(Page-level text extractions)
|---|
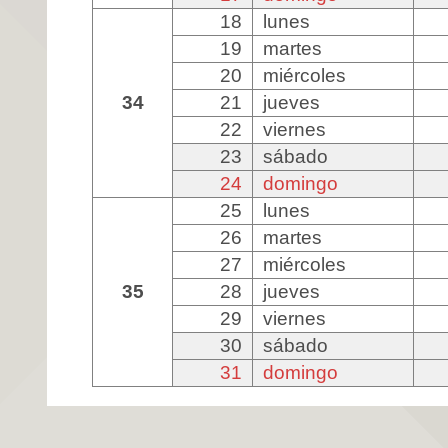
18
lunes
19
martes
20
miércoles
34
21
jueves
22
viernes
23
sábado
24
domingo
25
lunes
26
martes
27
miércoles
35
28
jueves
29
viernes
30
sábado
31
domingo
|---|
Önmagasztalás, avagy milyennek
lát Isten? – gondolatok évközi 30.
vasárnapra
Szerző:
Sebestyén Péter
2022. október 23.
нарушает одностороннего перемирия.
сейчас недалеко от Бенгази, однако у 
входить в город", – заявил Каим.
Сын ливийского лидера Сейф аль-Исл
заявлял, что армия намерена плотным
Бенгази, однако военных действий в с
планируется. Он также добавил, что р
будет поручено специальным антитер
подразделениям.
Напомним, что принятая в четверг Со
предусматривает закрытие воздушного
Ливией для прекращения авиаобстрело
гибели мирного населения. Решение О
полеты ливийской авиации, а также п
|---|
[WHAT IS BEING ASKED] Nothing but a number is wanted: how many lines in the records above include "однако".

[YOUR RESPONSE] 2